THE MAFIA BRIDE 3

THE MAFIA BRIDE 3
BAB 38 - MB3



Sepanjang perjalanan ke kantor Polisi, Altheo memperhatikan Selena diam diam. Selena yang menyadari kalau Altheo memperhatikannya, ia memilih melihat jalan raya lewat kaca jendela.


"Kenapa kau melarikan diri dari rumahmu?" tanya Altheo.


Seketika Selena menoleh ke arah Altheo, mendapatkan pertanyaan tak terduga. Bagaimana Altheo tahu, kalau ia melarikan diri drai rumah?


"Aku tidak melarikan diri dari rumah, aku memang tinggal di apartemen itu dan hanya tinggal bersama ibuku." Jelas Selena.


Altheo tersenyum, ia sendiri asal bertanya. Siapa Selena, Altheo sendiri tidak tahu dan tidak ada niat untuk mencari tahu tentang gadis itu, yang Altheo mau, setelah Selena bersaksi atas kematian salah satu pasien yang tak lain istri seorang pejabat penting di kota itu. Altheo berniat untuk membebaskannya.


"Kau tersenyum?" tanya Selena, menatap bibir Altheo.


"Tidak, mungkin matamu bermasalah." Balas Altheo.


CEKIIIITTTT


Tiba tiba Altheo rem mendadak, membuat Selena kaget setengah mati, dan hampir memarahi Althro karena tiba tiba berhenti. Namun Selena menyadari satu hal, kalau mereka tengah di hadang orang orang tak di kenal, yang menggunakan motor.

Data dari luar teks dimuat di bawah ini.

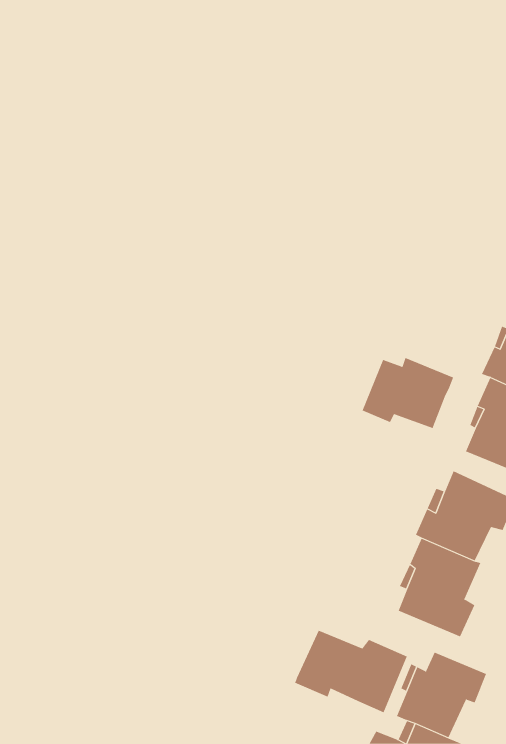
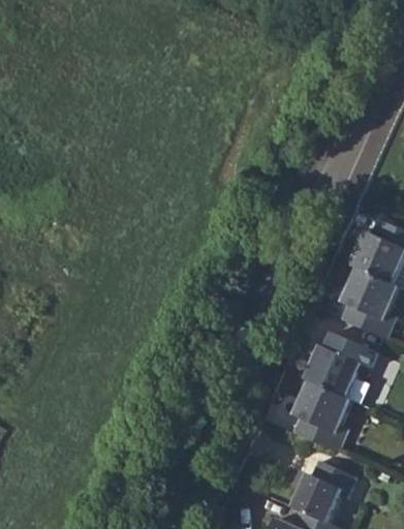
building: [362,357,454,429] -> none
building: [294,630,408,713] -> none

"Siapa mereka?" tanya Selena.


Altheo menggelengkan kepalanya, lalu ia menoleh ke belakang dan ternyata ia sudah di kepung dari dua sisi dan tak ada jalan keluar.


"Kenapa kau diam, tabrak saja mereka." Kata Selena.


"Kau tidak takut?" tanya Altheo.


"Kau lebih menakutkan dari pada mereka." Balas Selena.


Altheo melirik tajam pada Selena.


"Maaf.." ucap Selena sambil tersenyum lebar.


Altheo mengalihkan pandangannya lalu menginjak gas, dan menabrakkan mobilnya ke arah mereka.


BRAKKKK


CEKIIITTT


Beberapa motor terjatuh dan sebagian menghindar, bersamaan dengan Altheo memutar arah mobilnya dan menabrakkan lagi mobilnya ke arah motor lainnya hingga si pengendara motor itu terjatuh dan ada yang terpental.


BRAKKKK


DOR


DOR


Suara tembakan dan peluru muli menghujani mobil ALtheo.


"Celaka, kita bisa mati!" umpat Selena.


"Pegangan yang kuat." Perintah ALtheo pada Selena.


Selena mengencangkan sabuk pengamannya tanpa ia sadari memegang lengan Altheo untuk berpegangan erat.


BRAKKKKK


DOR


DOR


Altheo membanting stir ke kanan, lalu melajukannya dan memutar arah menjadi berputar saat musuh semakin mendekat.


Satu persatu motor terjatuh dan beberapa pria terseret dan tertabrak mobil Altheo. BEgitu ada kesempatan, Altheo menginjak dan melajukan mobilnya melewati semua musuhnya.


Selena membuka matanya, dan menoleh ke arah belakang, mereka tidak lagi mengejar karena tertinggal jauh.


Selena bersorak sambil tertawa lebar, namun Altheo menghentikan mobilnya dan menatap tajam Selena yang sedang tertawa.


"Apa?" tanyanya.


"Lepaskan tanganku," kata Altheo.


Selena menarik tangannya, kukunya yang tajam menancap di kulit lengan Altheo dan sedikit berdarah.


"Maaf..."


Altheo menarik napas panjang, lalu melajukan lagi mobilnya namun bukan ke arah kantor polisi.


"Kita mau kemana?" tanya Selena.


"Pulang," jawab Altheo.


Selena langsung memukul tangan Altheo, ia menolak untuk pulang dan meminta Altheo untuk pergi ke kantor polisi dan memberikan kesaksian setelah itu ia bisa bebas untuk pergi.


"Aku tidak mau pulang ke rumahmu lagi!" protes Selena.


"Diamlah." Kata Altheo melirik tajam, membuat Selena terdiam dan duduk lagi dengan tenang.


"Bagaimana dengan ibuku..." ucap Selena.


"IBumu yang mana, bukankah wanita yang bersamamu bukan ibumu?"


DEG


Selena melirik Altheo, ia terkejut. Bagaimana mungkin Altheo bisa mengetahuinya.